Description of the task — Copy the source text of all the material below, reproducing every line, symbol and space without any change.

Material supplied —
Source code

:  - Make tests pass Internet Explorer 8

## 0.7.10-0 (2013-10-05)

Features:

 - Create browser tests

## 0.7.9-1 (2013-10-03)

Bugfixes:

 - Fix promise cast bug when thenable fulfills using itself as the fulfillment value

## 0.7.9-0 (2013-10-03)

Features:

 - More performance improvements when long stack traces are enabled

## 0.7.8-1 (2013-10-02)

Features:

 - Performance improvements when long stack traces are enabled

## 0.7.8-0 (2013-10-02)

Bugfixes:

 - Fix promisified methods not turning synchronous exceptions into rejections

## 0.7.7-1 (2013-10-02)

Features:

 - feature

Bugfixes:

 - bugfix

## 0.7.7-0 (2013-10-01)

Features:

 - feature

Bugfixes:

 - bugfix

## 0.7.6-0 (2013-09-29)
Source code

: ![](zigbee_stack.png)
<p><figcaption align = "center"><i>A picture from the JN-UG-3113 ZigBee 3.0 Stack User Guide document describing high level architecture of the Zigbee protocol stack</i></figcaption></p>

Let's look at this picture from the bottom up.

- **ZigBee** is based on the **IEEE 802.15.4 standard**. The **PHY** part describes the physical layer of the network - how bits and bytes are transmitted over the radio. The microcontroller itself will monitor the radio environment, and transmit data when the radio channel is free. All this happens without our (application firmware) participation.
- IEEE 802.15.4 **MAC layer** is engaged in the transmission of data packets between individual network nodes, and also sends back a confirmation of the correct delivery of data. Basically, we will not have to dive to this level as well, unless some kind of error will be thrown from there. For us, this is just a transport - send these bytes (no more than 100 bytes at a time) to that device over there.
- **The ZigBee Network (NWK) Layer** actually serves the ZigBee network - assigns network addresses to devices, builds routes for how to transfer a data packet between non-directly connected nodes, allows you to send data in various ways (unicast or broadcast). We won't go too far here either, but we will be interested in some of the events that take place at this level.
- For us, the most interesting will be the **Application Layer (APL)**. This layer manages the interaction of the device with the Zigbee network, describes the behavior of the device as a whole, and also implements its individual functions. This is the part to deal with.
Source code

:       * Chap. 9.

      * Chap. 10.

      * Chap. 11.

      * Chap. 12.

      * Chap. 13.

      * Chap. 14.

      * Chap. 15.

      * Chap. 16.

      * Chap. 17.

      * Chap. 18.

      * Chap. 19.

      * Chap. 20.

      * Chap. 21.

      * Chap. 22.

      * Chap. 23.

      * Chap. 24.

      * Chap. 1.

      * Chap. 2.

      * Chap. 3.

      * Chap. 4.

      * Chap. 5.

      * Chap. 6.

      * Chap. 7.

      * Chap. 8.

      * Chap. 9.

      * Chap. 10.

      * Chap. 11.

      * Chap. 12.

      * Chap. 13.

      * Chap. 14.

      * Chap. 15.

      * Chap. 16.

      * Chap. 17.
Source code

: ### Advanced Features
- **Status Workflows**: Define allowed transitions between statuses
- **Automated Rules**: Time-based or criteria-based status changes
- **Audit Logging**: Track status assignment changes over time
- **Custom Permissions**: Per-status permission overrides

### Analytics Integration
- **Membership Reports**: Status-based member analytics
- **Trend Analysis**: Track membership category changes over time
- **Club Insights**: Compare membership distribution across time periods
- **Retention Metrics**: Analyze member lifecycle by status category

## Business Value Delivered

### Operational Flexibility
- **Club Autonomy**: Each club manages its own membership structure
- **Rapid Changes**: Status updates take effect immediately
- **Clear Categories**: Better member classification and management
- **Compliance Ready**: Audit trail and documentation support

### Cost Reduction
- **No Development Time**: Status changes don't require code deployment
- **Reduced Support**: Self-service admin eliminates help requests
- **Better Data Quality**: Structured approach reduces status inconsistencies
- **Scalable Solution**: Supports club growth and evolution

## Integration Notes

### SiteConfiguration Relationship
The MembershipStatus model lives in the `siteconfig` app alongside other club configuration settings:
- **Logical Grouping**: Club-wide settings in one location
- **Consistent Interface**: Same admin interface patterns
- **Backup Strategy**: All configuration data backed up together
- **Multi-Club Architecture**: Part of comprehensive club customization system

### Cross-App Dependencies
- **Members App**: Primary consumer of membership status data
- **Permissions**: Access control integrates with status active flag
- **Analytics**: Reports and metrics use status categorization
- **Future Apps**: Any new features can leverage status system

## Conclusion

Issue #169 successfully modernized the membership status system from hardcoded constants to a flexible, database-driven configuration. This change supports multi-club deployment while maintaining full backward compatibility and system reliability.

Answer for this exercise —
Source code

:  - Make tests pass Internet Explorer 8

## 0.7.10-0 (2013-10-05)

Features:

 - Create browser tests

## 0.7.9-1 (2013-10-03)

Bugfixes:

 - Fix promise cast bug when thenable fulfills using itself as the fulfillment value

## 0.7.9-0 (2013-10-03)

Features:

 - More performance improvements when long stack traces are enabled

## 0.7.8-1 (2013-10-02)

Features:

 - Performance improvements when long stack traces are enabled

## 0.7.8-0 (2013-10-02)

Bugfixes:

 - Fix promisified methods not turning synchronous exceptions into rejections

## 0.7.7-1 (2013-10-02)

Features:

 - feature

Bugfixes:

 - bugfix

## 0.7.7-0 (2013-10-01)

Features:

 - feature

Bugfixes:

 - bugfix

## 0.7.6-0 (2013-09-29)
Source code

: ![](zigbee_stack.png)
<p><figcaption align = "center"><i>A picture from the JN-UG-3113 ZigBee 3.0 Stack User Guide document describing high level architecture of the Zigbee protocol stack</i></figcaption></p>

Let's look at this picture from the bottom up.

- **ZigBee** is based on the **IEEE 802.15.4 standard**. The **PHY** part describes the physical layer of the network - how bits and bytes are transmitted over the radio. The microcontroller itself will monitor the radio environment, and transmit data when the radio channel is free. All this happens without our (application firmware) participation.
- IEEE 802.15.4 **MAC layer** is engaged in the transmission of data packets between individual network nodes, and also sends back a confirmation of the correct delivery of data. Basically, we will not have to dive to this level as well, unless some kind of error will be thrown from there. For us, this is just a transport - send these bytes (no more than 100 bytes at a time) to that device over there.
- **The ZigBee Network (NWK) Layer** actually serves the ZigBee network - assigns network addresses to devices, builds routes for how to transfer a data packet between non-directly connected nodes, allows you to send data in various ways (unicast or broadcast). We won't go too far here either, but we will be interested in some of the events that take place at this level.
- For us, the most interesting will be the **Application Layer (APL)**. This layer manages the interaction of the device with the Zigbee network, describes the behavior of the device as a whole, and also implements its individual functions. This is the part to deal with.
Source code

:       * Chap. 9.

      * Chap. 10.

      * Chap. 11.

      * Chap. 12.

      * Chap. 13.

      * Chap. 14.

      * Chap. 15.

      * Chap. 16.

      * Chap. 17.

      * Chap. 18.

      * Chap. 19.

      * Chap. 20.

      * Chap. 21.

      * Chap. 22.

      * Chap. 23.

      * Chap. 24.

      * Chap. 1.

      * Chap. 2.

      * Chap. 3.

      * Chap. 4.

      * Chap. 5.

      * Chap. 6.

      * Chap. 7.

      * Chap. 8.

      * Chap. 9.

      * Chap. 10.

      * Chap. 11.

      * Chap. 12.

      * Chap. 13.

      * Chap. 14.

      * Chap. 15.

      * Chap. 16.

      * Chap. 17.
Source code

: ### Advanced Features
- **Status Workflows**: Define allowed transitions between statuses
- **Automated Rules**: Time-based or criteria-based status changes
- **Audit Logging**: Track status assignment changes over time
- **Custom Permissions**: Per-status permission overrides

### Analytics Integration
- **Membership Reports**: Status-based member analytics
- **Trend Analysis**: Track membership category changes over time
- **Club Insights**: Compare membership distribution across time periods
- **Retention Metrics**: Analyze member lifecycle by status category

## Business Value Delivered

### Operational Flexibility
- **Club Autonomy**: Each club manages its own membership structure
- **Rapid Changes**: Status updates take effect immediately
- **Clear Categories**: Better member classification and management
- **Compliance Ready**: Audit trail and documentation support

### Cost Reduction
- **No Development Time**: Status changes don't require code deployment
- **Reduced Support**: Self-service admin eliminates help requests
- **Better Data Quality**: Structured approach reduces status inconsistencies
- **Scalable Solution**: Supports club growth and evolution

## Integration Notes

### SiteConfiguration Relationship
The MembershipStatus model lives in the `siteconfig` app alongside other club configuration settings:
- **Logical Grouping**: Club-wide settings in one location
- **Consistent Interface**: Same admin interface patterns
- **Backup Strategy**: All configuration data backed up together
- **Multi-Club Architecture**: Part of comprehensive club customization system

### Cross-App Dependencies
- **Members App**: Primary consumer of membership status data
- **Permissions**: Access control integrates with status active flag
- **Analytics**: Reports and metrics use status categorization
- **Future Apps**: Any new features can leverage status system

## Conclusion

Issue #169 successfully modernized the membership status system from hardcoded constants to a flexible, database-driven configuration. This change supports multi-club deployment while maintaining full backward compatibility and system reliability.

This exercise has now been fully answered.